● **TASK PROMPT**:
Copy out, word for word and line by line, the stretch of the records below from the line containing "Fehlleitung von Nachrichten" through the line containing "TELEMATIKINFRASTRUKTUR".

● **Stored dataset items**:
- Opening Delimiter -
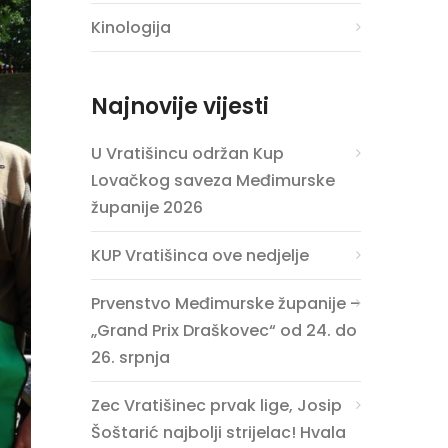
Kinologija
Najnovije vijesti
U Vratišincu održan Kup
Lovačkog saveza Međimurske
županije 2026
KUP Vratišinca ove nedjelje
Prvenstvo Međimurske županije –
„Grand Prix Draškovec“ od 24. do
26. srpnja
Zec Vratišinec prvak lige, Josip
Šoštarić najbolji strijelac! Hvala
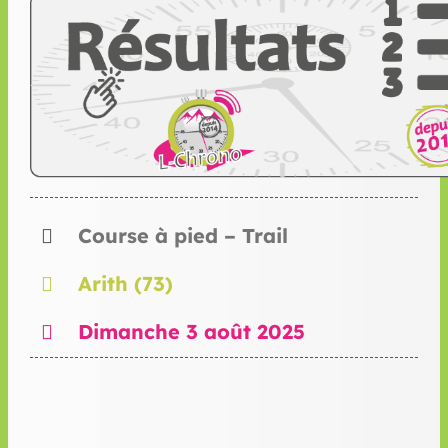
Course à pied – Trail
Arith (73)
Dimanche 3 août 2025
- Closing Delimiter -
- Opening Delimiter -
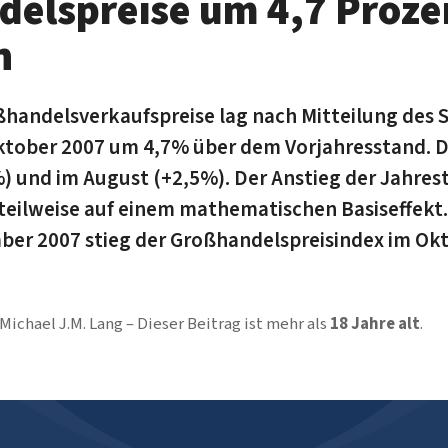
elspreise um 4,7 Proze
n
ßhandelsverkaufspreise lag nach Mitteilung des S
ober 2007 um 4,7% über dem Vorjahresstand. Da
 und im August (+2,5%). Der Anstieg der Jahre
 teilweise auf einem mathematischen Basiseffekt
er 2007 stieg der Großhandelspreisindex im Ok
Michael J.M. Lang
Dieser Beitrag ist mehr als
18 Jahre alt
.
- Closing Delimiter -
- Opening Delimiter -
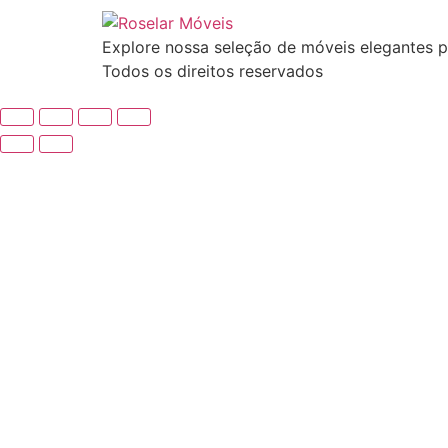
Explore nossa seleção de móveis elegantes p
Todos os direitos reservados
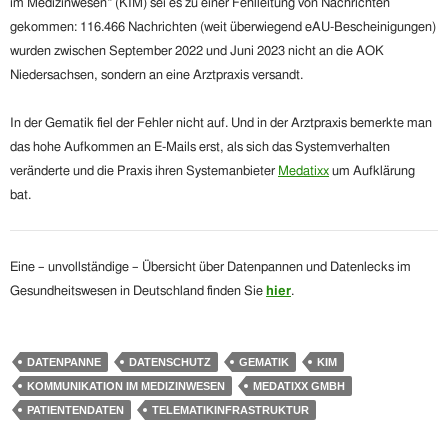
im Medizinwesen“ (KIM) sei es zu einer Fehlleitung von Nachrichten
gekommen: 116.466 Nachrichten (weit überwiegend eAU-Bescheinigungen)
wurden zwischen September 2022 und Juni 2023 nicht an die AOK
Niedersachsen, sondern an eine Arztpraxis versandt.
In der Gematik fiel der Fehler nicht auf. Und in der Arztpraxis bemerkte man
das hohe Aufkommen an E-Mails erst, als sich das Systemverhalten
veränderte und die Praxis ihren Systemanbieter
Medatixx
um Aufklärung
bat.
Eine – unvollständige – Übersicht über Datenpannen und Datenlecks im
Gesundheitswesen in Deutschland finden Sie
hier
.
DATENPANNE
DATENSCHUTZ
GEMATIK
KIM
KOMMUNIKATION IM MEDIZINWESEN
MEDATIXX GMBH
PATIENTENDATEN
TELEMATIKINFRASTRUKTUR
- Closing Delimiter -
● **SOLUTION FOR THIS PROBLEM**:
im Medizinwesen“ (KIM) sei es zu einer Fehlleitung von Nachrichten
gekommen: 116.466 Nachrichten (weit überwiegend eAU-Bescheinigungen)
wurden zwischen September 2022 und Juni 2023 nicht an die AOK
Niedersachsen, sondern an eine Arztpraxis versandt.
In der Gematik fiel der Fehler nicht auf. Und in der Arztpraxis bemerkte man
das hohe Aufkommen an E-Mails erst, als sich das Systemverhalten
veränderte und die Praxis ihren Systemanbieter
Medatixx
um Aufklärung
bat.
Eine – unvollständige – Übersicht über Datenpannen und Datenlecks im
Gesundheitswesen in Deutschland finden Sie
hier
.
DATENPANNE
DATENSCHUTZ
GEMATIK
KIM
KOMMUNIKATION IM MEDIZINWESEN
MEDATIXX GMBH
PATIENTENDATEN
TELEMATIKINFRASTRUKTUR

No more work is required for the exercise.